PROMPT: Render the part of the listing that opens with the line containing "Kotabaru menyambut hangat" and closes with the line containing "mempererat sinergi antara" as a Markdown table with the columns Row and Text, giving each line its own numbered row and leaving out blank lines.

PROVIDED MATERIAL:
------
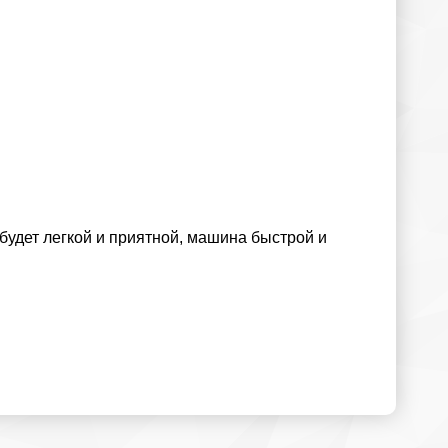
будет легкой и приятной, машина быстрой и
------
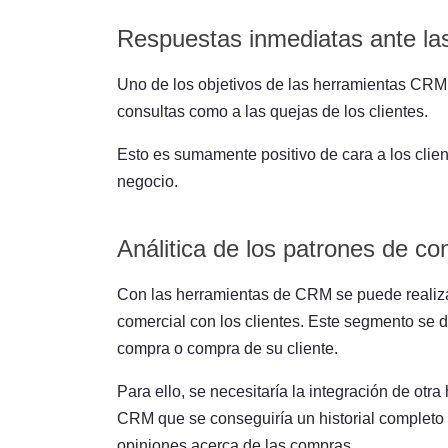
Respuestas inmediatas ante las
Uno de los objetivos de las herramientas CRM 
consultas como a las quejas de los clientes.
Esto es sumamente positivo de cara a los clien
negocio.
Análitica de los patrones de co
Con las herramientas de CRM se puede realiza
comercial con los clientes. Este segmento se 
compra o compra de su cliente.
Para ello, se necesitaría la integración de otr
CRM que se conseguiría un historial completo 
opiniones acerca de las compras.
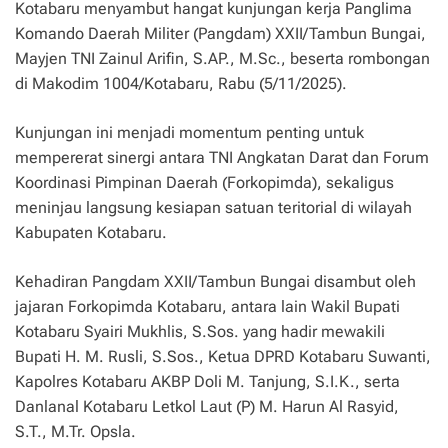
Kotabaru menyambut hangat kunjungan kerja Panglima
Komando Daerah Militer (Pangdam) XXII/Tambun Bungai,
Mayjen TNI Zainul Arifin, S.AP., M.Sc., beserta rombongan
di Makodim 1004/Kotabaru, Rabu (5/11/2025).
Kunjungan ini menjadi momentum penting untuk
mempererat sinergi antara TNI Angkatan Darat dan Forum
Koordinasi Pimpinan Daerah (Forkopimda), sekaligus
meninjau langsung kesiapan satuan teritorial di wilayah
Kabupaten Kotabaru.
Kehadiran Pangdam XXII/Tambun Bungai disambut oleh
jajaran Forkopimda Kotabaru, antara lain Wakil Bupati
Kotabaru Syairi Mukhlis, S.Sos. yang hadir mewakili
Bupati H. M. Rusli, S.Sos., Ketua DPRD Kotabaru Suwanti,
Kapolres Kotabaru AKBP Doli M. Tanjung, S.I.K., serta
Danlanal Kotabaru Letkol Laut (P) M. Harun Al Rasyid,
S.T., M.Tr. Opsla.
------
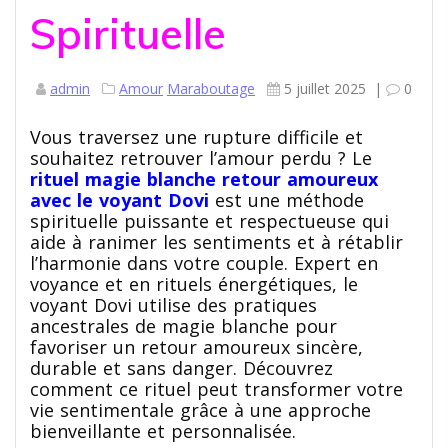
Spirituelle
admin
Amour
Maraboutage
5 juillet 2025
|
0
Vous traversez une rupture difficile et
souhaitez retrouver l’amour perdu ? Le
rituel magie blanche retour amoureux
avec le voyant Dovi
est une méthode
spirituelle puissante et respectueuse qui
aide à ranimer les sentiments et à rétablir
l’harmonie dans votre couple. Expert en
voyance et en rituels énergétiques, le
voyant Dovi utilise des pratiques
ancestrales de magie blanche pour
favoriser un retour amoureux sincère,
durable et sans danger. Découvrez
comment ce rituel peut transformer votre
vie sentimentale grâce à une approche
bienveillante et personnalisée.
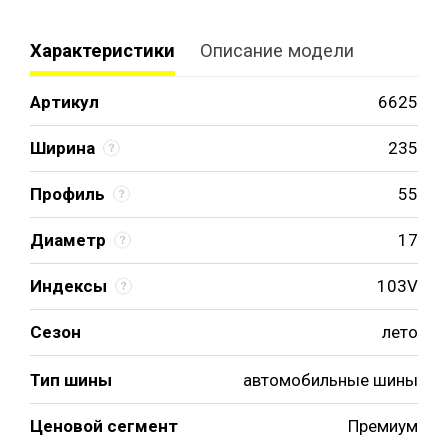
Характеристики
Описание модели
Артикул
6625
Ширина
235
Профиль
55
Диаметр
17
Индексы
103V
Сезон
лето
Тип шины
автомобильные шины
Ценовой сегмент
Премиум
------
RESULT OF THIS EXERCISE:
| Row | Text |
|---|---|
| 1 | Kotabaru menyambut hangat kunjungan kerja Panglima |
| 2 | Komando Daerah Militer (Pangdam) XXII/Tambun Bungai, |
| 3 | Mayjen TNI Zainul Arifin, S.AP., M.Sc., beserta rombongan |
| 4 | di Makodim 1004/Kotabaru, Rabu (5/11/2025). |
| 5 | Kunjungan ini menjadi momentum penting untuk |
| 6 | mempererat sinergi antara TNI Angkatan Darat dan Forum |